• CS says government has liaised with global partners and developed protocols which shall be rolled out once borders are opened.
• He says Kenya is lucky it has a strong domestic market as it will take time for the international market to open up.
The tourism sector has suffered greatly after the Covid-19 pandemic affected over 90 per cent of its operations.
Tourism CS Najib Balala said the sector used to generate Sh170 billion of revenue to the government.
So far, the CS said, plans are in top gear to reopen the industry in line with the globally recommended protocols. Balala said they are awaiting approvals from the World Tourism and Travel Council.
He said the government has liaised with global partners and developed protocols which shall be rolled out once borders are opened.
"We are working with WTTC to get the stamp or certification that our protocols are compliant internationally," the CS said.
Balala was speaking in Watamu in Kilifi county during the World Sea Turtle Day on Tuesday.

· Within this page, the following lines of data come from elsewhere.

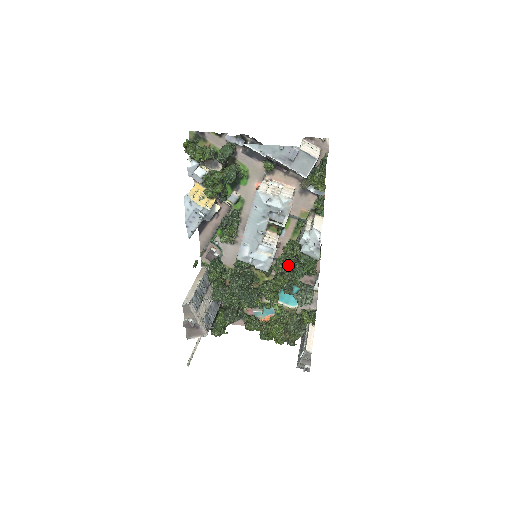
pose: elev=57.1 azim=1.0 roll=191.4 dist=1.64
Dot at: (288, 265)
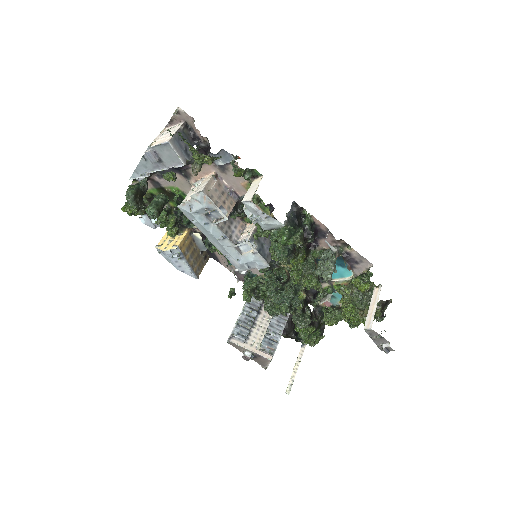
Dot at: occluded
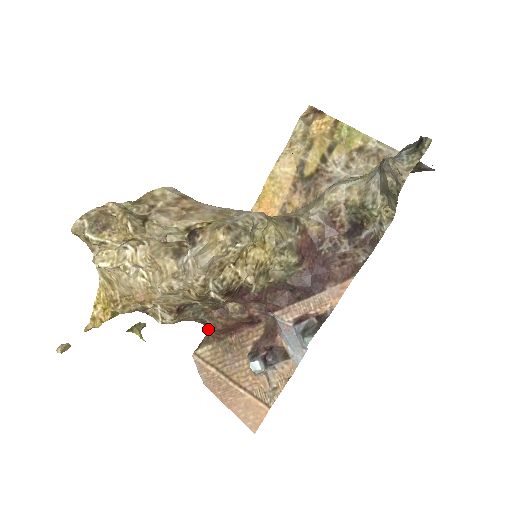
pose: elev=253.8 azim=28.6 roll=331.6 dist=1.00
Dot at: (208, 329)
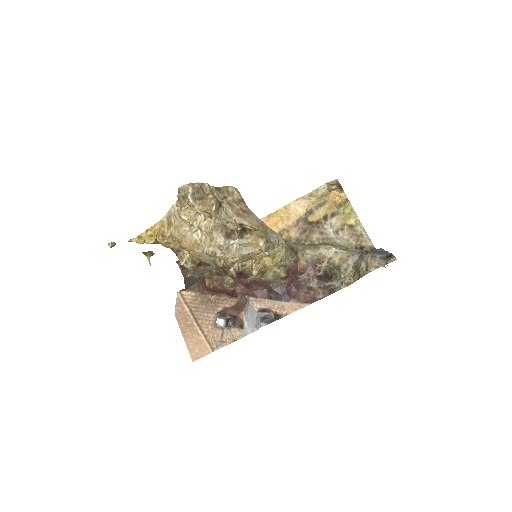
Dot at: (199, 282)
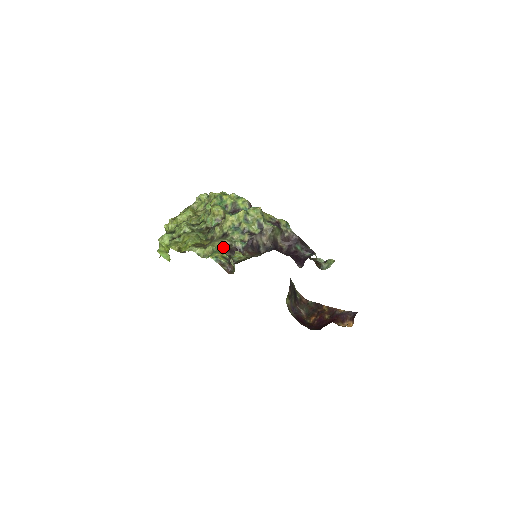
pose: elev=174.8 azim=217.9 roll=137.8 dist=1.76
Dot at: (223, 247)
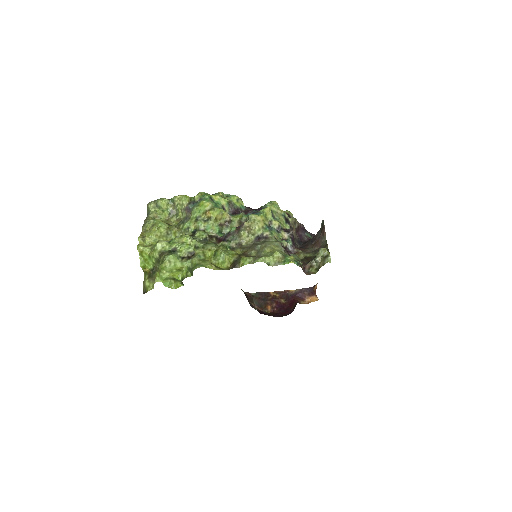
Dot at: (282, 250)
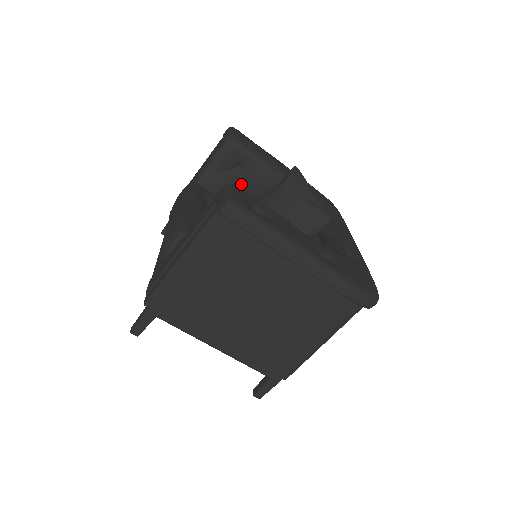
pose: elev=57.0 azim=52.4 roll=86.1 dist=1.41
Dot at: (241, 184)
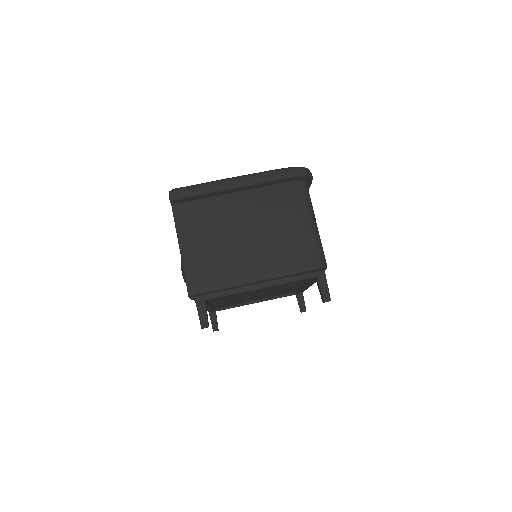
Dot at: occluded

The CS also toured the Watamu Marine Association plastic recycling centre and the Bio Ken Snake farm in the resort town. He said the sector was facing hard times due to the pandemic but expressed optimism the situation would return to normal.

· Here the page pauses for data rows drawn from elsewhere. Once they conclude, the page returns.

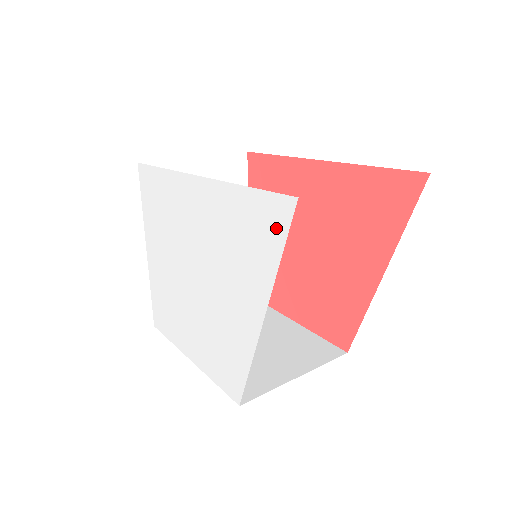
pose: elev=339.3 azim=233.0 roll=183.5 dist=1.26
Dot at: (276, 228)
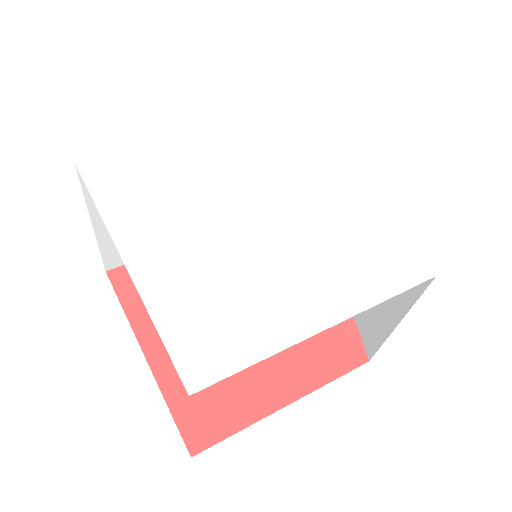
Dot at: (340, 106)
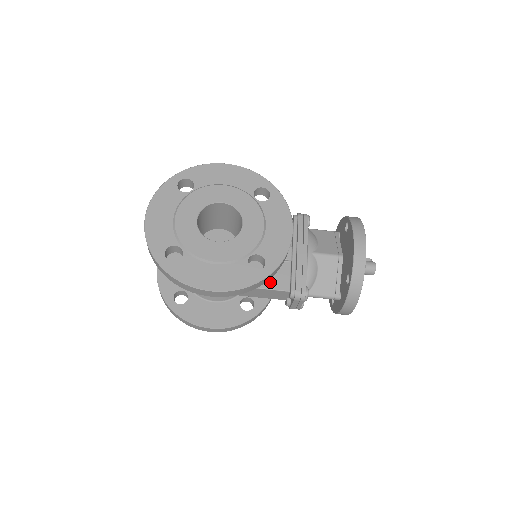
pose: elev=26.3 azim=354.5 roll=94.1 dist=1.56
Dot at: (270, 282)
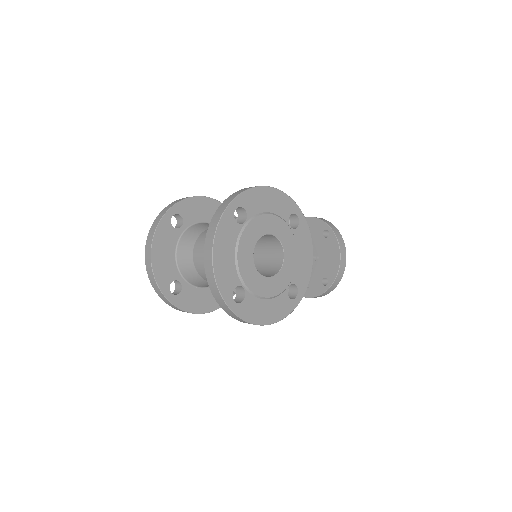
Dot at: occluded
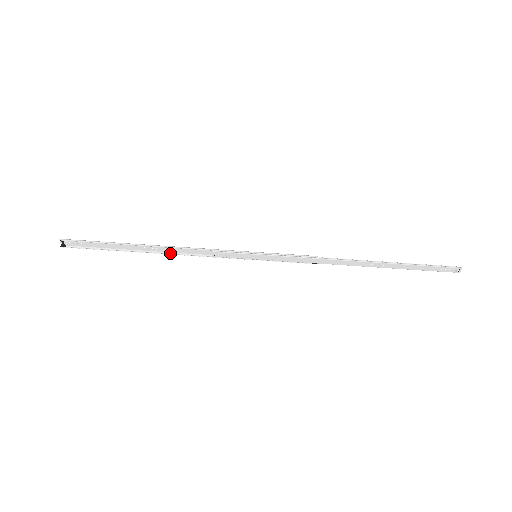
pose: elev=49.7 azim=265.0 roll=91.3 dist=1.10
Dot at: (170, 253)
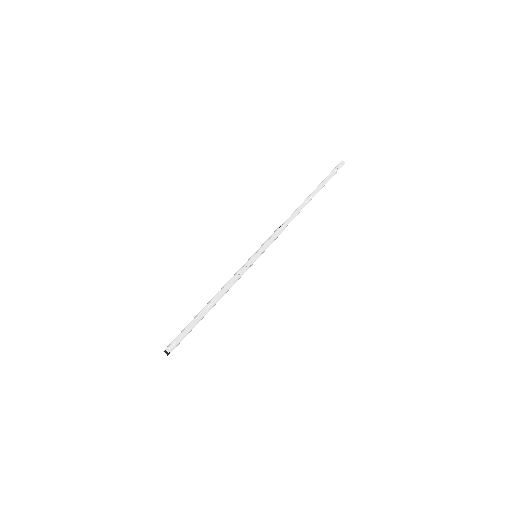
Dot at: occluded
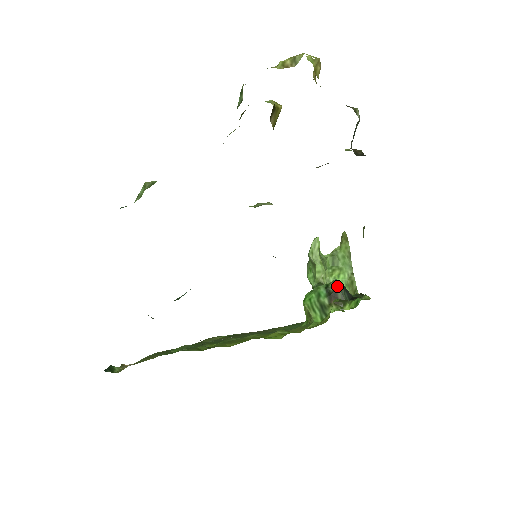
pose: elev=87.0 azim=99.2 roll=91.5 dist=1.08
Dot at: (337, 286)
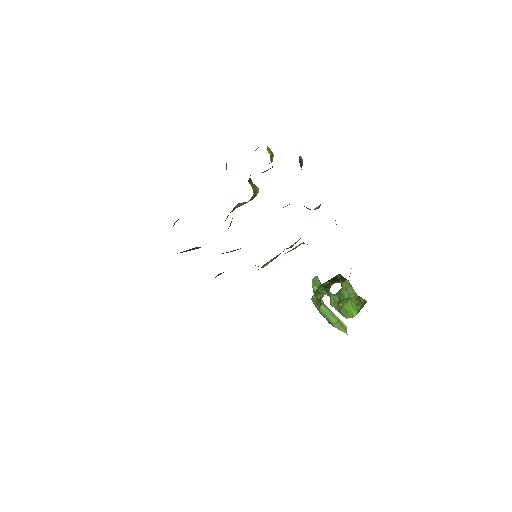
Dot at: (336, 275)
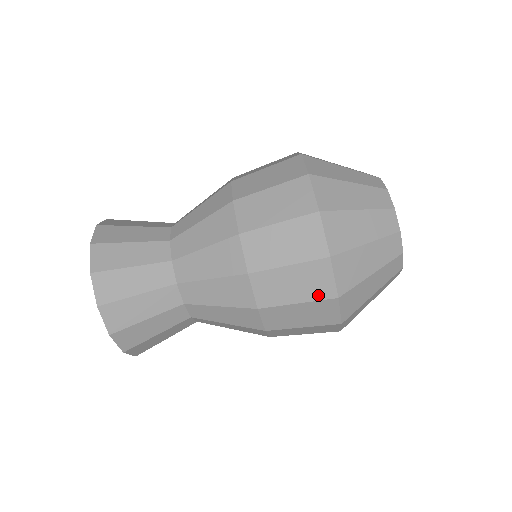
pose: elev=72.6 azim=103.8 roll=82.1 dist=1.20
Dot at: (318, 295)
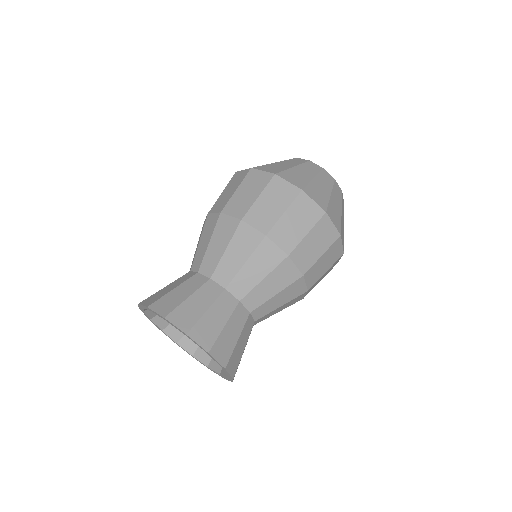
Dot at: (264, 183)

“The country's GDP depends on tourism. Globally, we have lost over 120 million jobs and over Sh40 trillion in revenue," Balala said.
However, Balala said the market in Kenya will recover first followed by the international tourism due to the restrictions imposed in some countries.
"I am optimistic that in one year we can work hard in the domestic market, but stakeholders in the industry must appreciate the domestic market has a different taste and become sensitive in prices.”
The pandemic has evidently shown that tourism is not about travel but everyone in the value chain including farmers, snake parks and all other businesses that depend on the sector for survival, he said.
In Watamu, for example, which is a renowned international tourism destination, all hotels are closed because the sector is dead, Balala said.
"It’s a lesson to open up to the domestic market, we need to change our mindset and appreciate that the domestic market is valuable.”
He said Kenya is lucky it has a strong domestic market as it will take time for the international market to open up.
South Africa has said they would open international travel in 2021 while parts of Europe are saying they will not allow their citizens to travel out until 2021, he said.
“The aviation industry needs to start operating so the tourism industry gets successful.”
Balala’s announcement comes as investors in the North Coast appealed to the government to reopen the skies to begin recovery after flights were halted due to the coronavirus pandemic.